[Records excerpted from a collection]
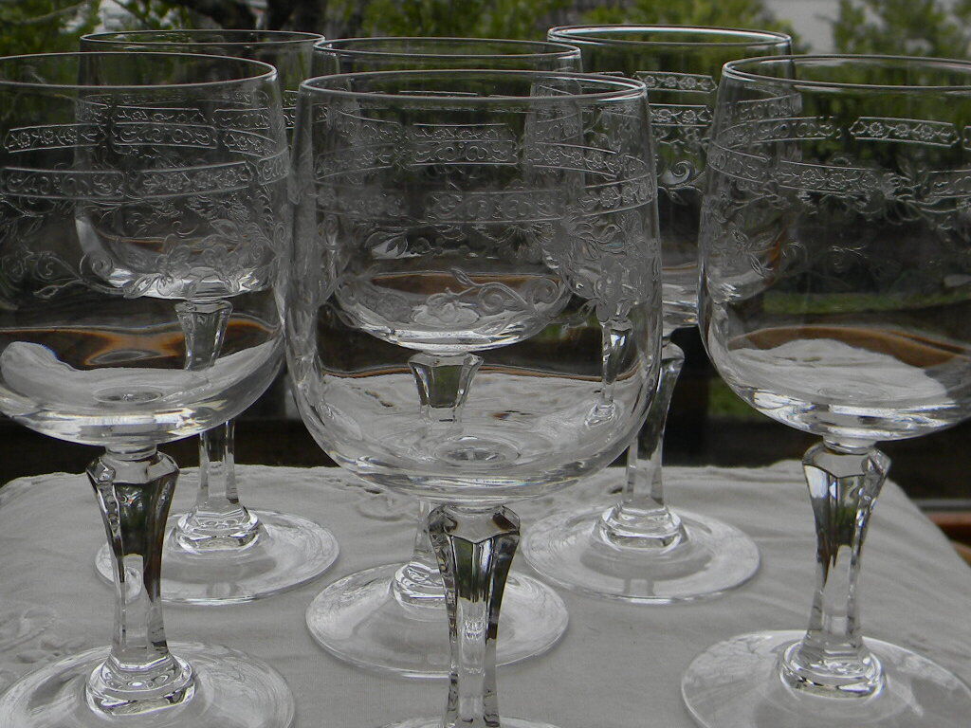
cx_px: 486
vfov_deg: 49.7
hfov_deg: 63.4
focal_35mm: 28
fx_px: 785
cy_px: 364
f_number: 3.5
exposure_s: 1/169
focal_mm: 5
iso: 80
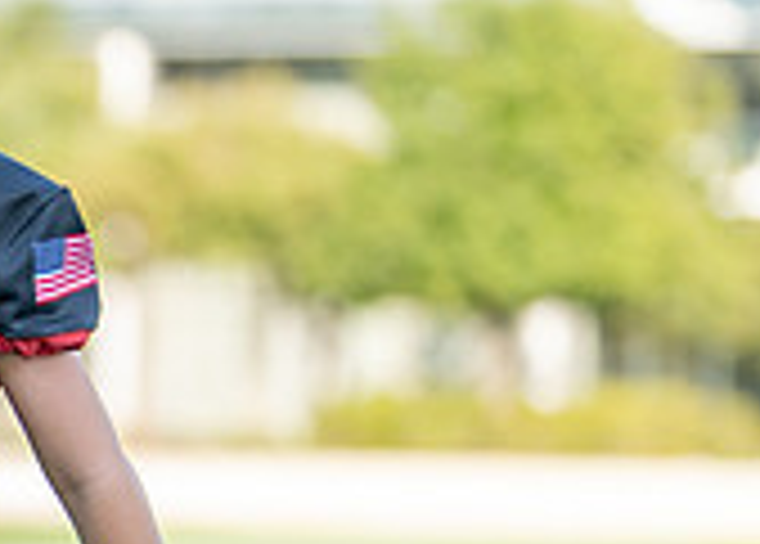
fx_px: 4536
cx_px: -285
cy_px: 568
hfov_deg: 9.4
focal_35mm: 210
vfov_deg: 6.8
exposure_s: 1/1600
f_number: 1.2
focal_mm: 50
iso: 100
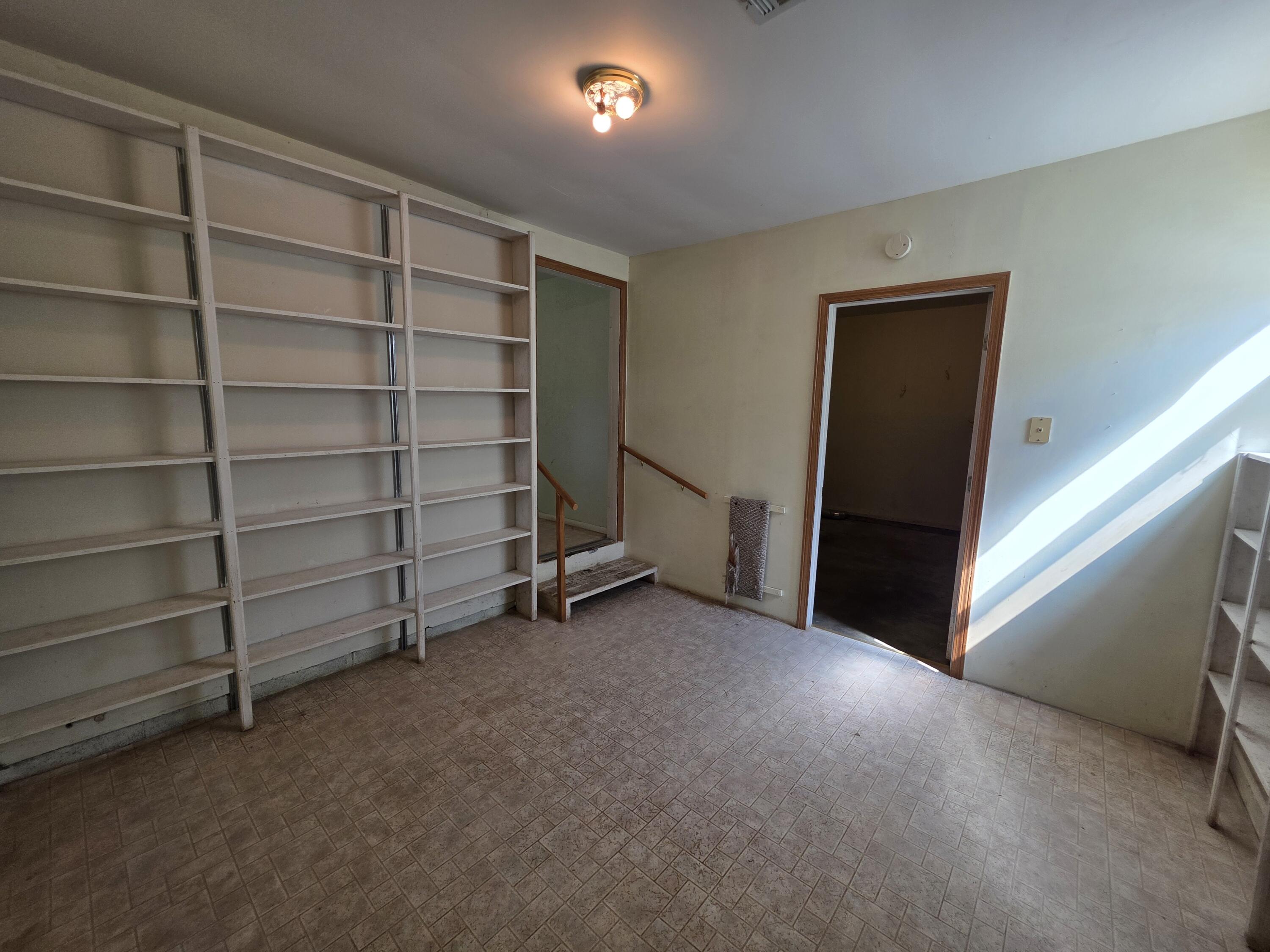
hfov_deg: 106.2
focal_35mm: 13
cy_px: 476
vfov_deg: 89.9
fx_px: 477
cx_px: 635
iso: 50
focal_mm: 2.2
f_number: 1.9
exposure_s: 1/120
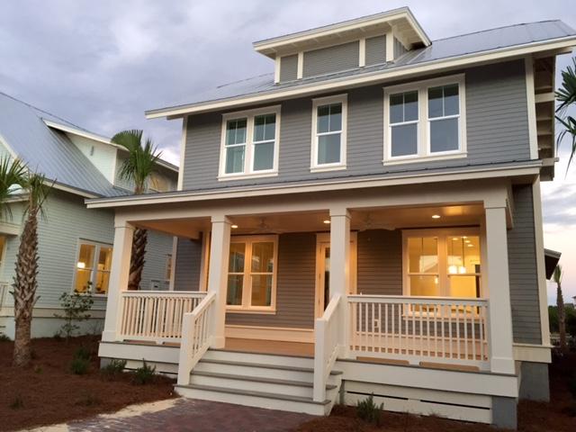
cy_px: 216
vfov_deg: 48.2
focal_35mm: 29
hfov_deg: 61.7
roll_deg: -2.5
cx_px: 288
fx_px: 483
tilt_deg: +11.2
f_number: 2.2
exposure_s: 1/30
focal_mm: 4.15
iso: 100
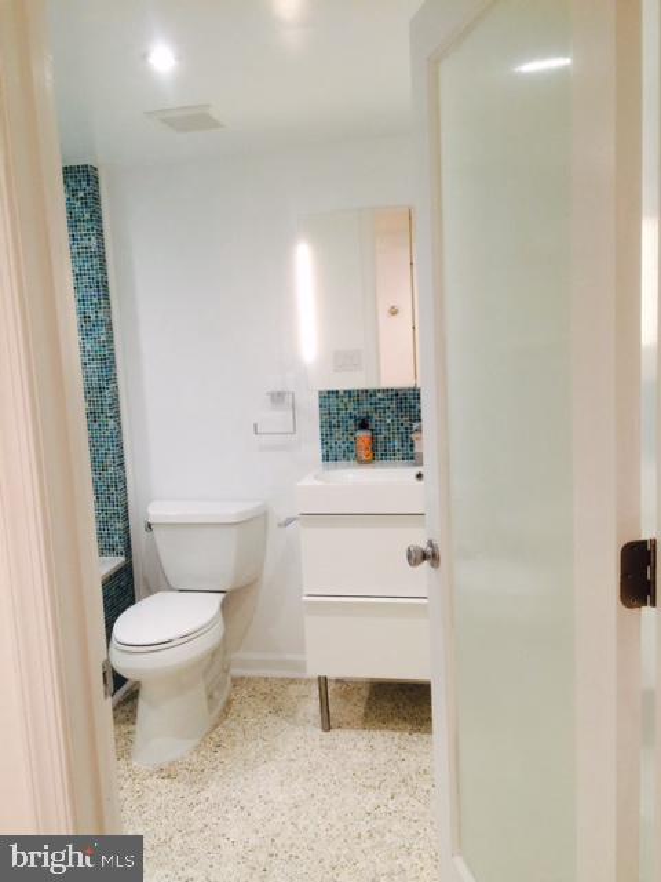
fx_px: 738
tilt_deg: -9.5
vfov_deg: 61.7
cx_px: 330
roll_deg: +4.4
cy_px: 441
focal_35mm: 29
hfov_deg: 48.2
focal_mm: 4.15
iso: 40
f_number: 2.2
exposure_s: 1/30
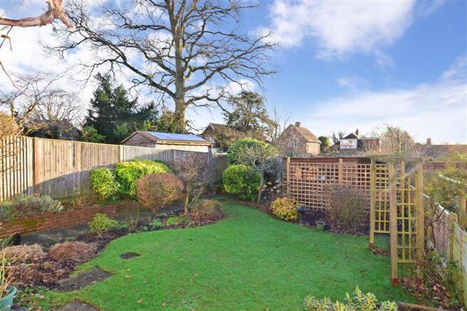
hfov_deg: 85.4
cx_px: 234
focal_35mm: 20
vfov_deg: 63.2
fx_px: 253
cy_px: 156
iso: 500
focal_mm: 13
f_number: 14
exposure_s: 1/50
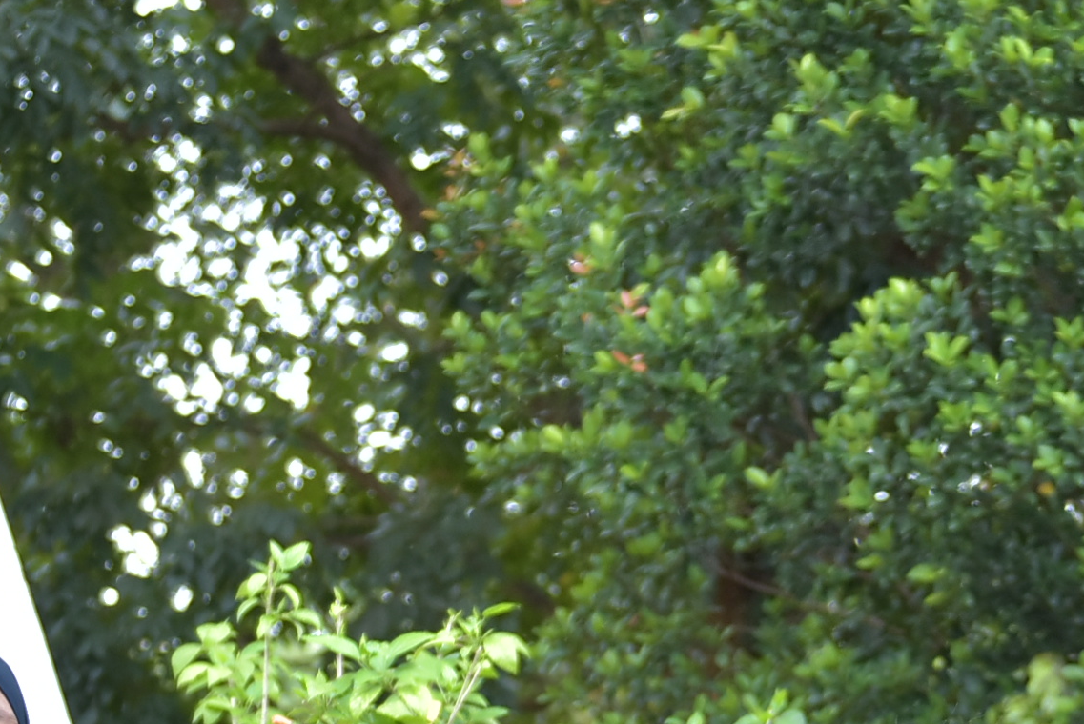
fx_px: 4520
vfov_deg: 9.1
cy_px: 735
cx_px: 942
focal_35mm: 150
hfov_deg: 13.6
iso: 400
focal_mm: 38
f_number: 2.8
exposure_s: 1/500
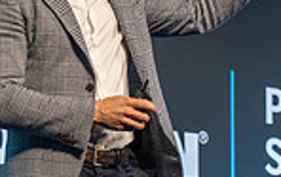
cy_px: 204
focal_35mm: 189
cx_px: 76
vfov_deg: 6.9
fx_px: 1450
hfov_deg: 11.1
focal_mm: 61
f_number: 4.5
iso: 3200
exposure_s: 1/200
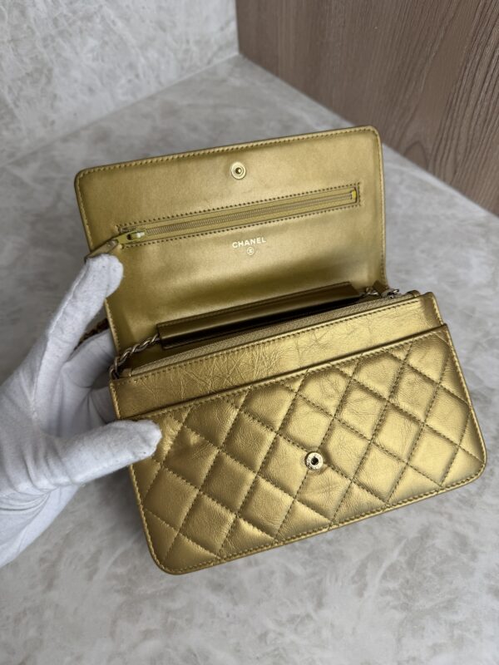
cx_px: 250
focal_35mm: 24
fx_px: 461
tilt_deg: -58.1
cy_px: 332
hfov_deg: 56.8
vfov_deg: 71.6
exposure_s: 1/160
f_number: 1.78
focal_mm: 6.76
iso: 64
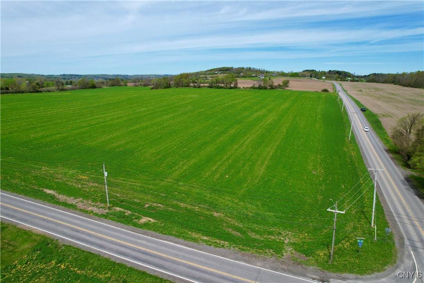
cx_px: 212
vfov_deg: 57.2
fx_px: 259
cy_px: 142
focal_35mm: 22
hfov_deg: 78.6
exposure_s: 1/2000
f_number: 2.8
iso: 100
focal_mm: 8.38
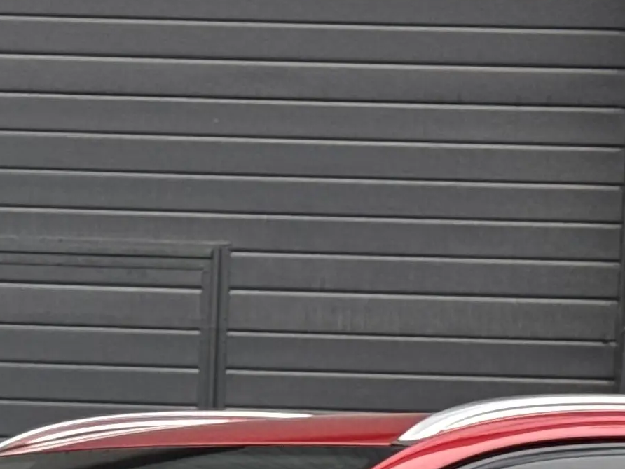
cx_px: 161
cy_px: 836
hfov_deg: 9.1
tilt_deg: -2.0
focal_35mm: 217
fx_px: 3918
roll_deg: -2.0
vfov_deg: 6.7
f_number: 1.78
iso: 64
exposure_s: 1/481
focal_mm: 6.76
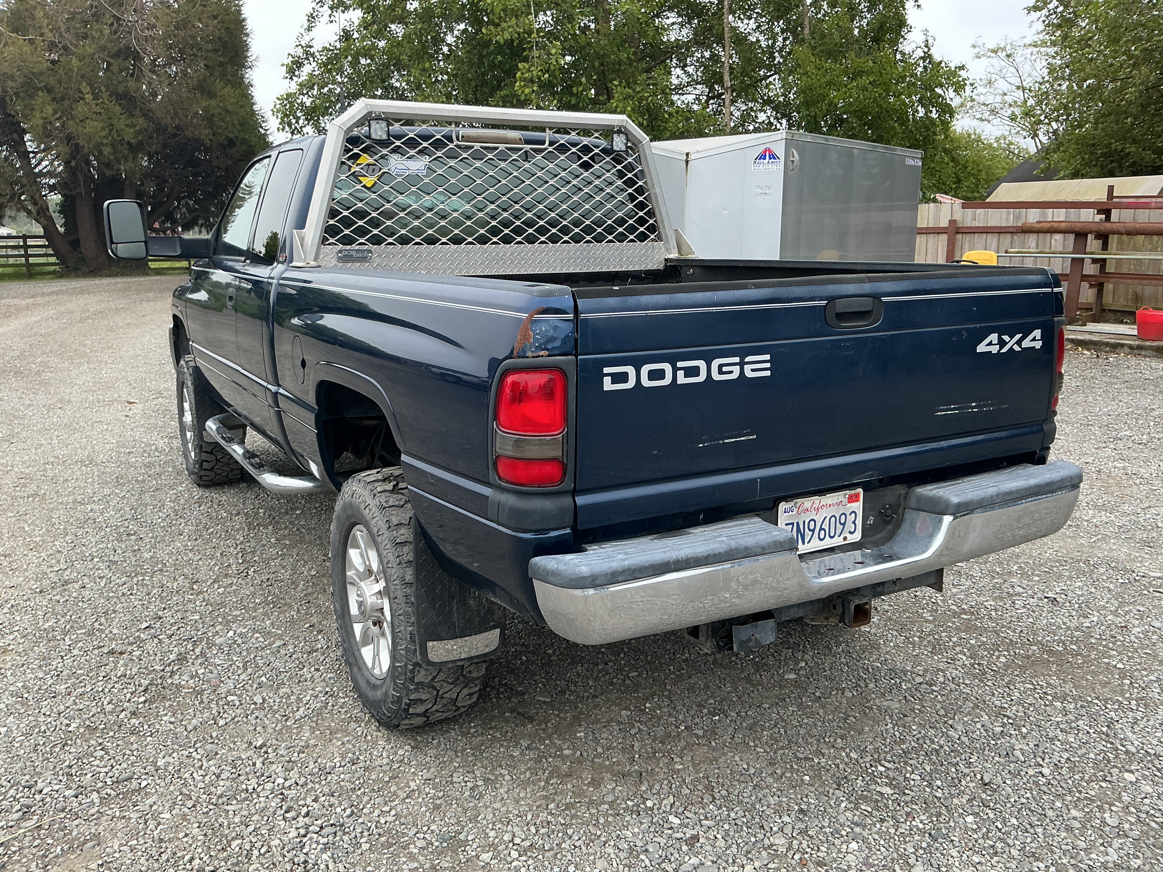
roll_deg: +0.9
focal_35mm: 29
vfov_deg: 48.2
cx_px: 582
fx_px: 974
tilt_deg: -10.6
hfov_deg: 61.7
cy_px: 436
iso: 40
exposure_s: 1/120
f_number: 1.8
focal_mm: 3
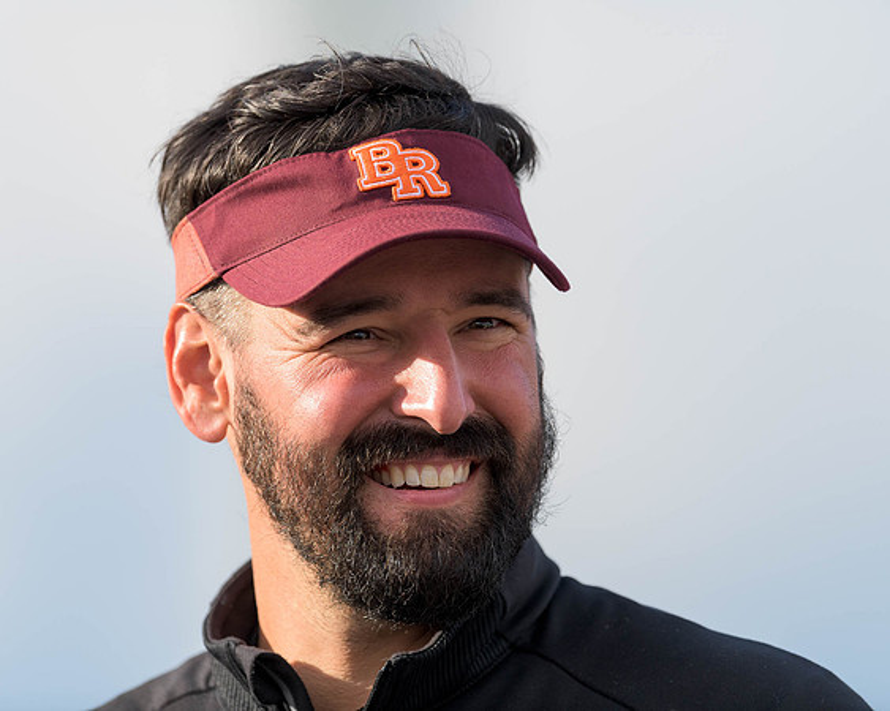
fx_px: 14827
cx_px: 534
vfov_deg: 2.7
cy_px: 356
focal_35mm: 563
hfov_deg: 3.4
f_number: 4
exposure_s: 1/1600
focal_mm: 500
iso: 400
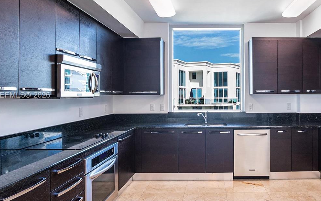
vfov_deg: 53.0
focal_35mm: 23
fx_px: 201
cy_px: 96
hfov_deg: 75.2
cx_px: 208
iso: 100
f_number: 4.5
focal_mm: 7
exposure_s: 1/13
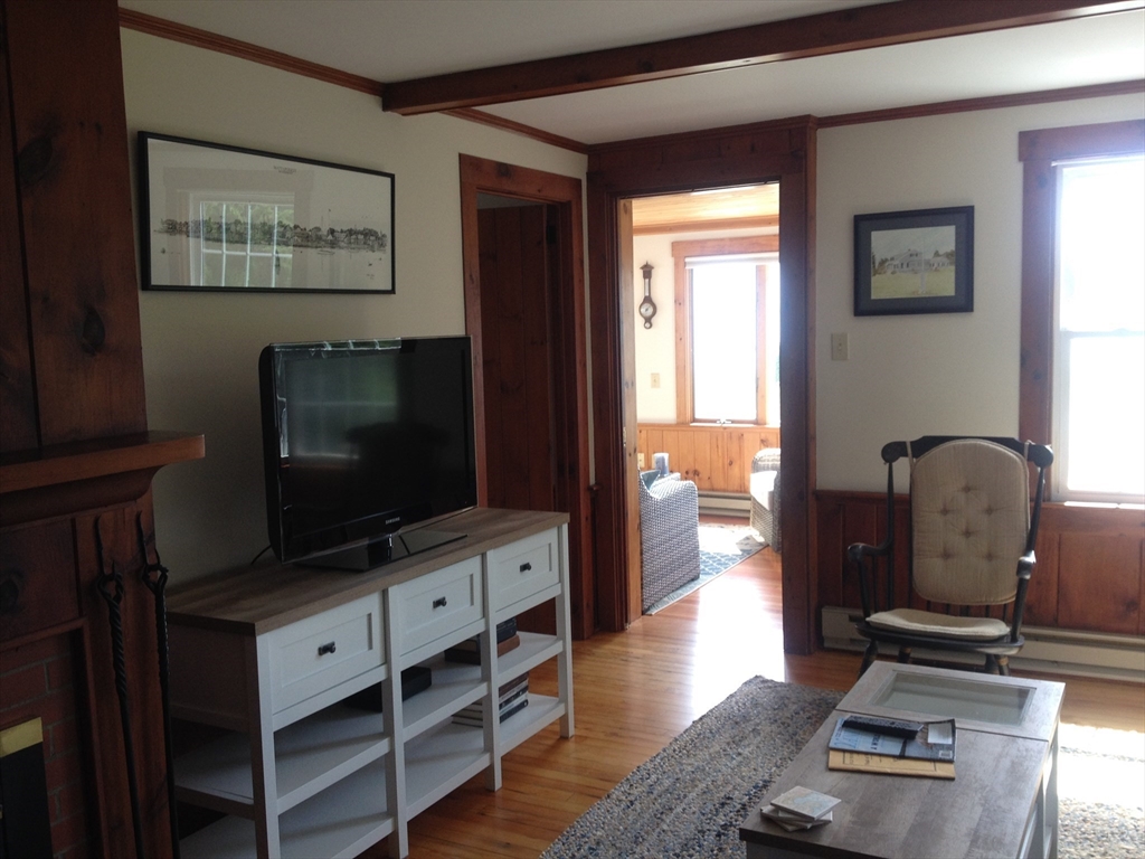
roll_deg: +1.4
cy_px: 430
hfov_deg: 52.6
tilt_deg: -5.6
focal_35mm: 35
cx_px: 572
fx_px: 1158
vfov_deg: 40.7
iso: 64
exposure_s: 1/60
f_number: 2.4
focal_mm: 4.28
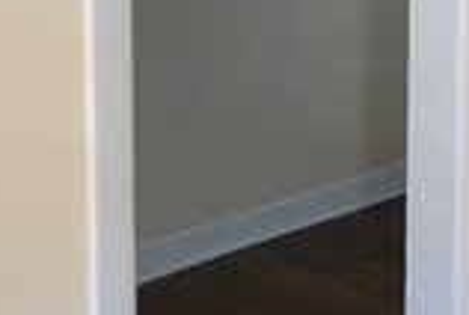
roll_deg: -0.6
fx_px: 1658
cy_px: -91
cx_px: 386
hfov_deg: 16.0
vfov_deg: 10.6
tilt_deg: -10.4
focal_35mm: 127
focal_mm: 4.15
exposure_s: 1/30
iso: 25
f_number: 2.2
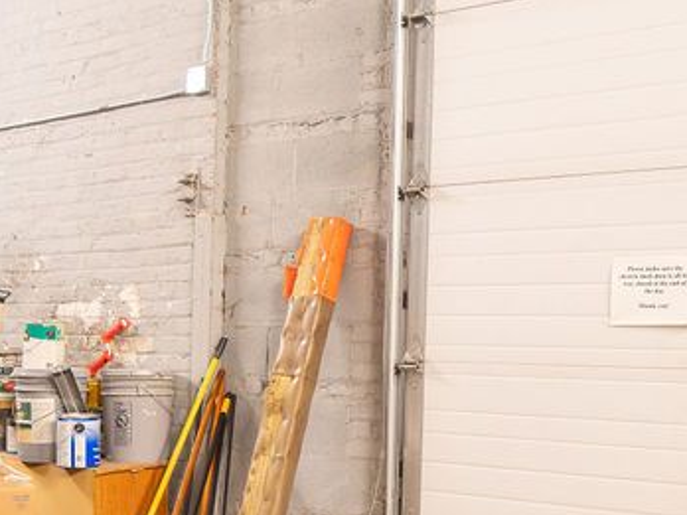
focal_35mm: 55
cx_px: 289
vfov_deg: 26.3
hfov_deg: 34.9
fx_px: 1092
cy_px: 380
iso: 800
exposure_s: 1/50
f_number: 1.8
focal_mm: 16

**WHAT THE EXERCISE ASKS**
Beginning at the line that contains "roll_deg: -0.6", retype each line of the data above through the very last one. Do not retype the pictures.

**RESPONSE**
roll_deg: -0.6
fx_px: 1658
cy_px: -91
cx_px: 386
hfov_deg: 16.0
vfov_deg: 10.6
tilt_deg: -10.4
focal_35mm: 127
focal_mm: 4.15
exposure_s: 1/30
iso: 25
f_number: 2.2
focal_35mm: 55
cx_px: 289
vfov_deg: 26.3
hfov_deg: 34.9
fx_px: 1092
cy_px: 380
iso: 800
exposure_s: 1/50
f_number: 1.8
focal_mm: 16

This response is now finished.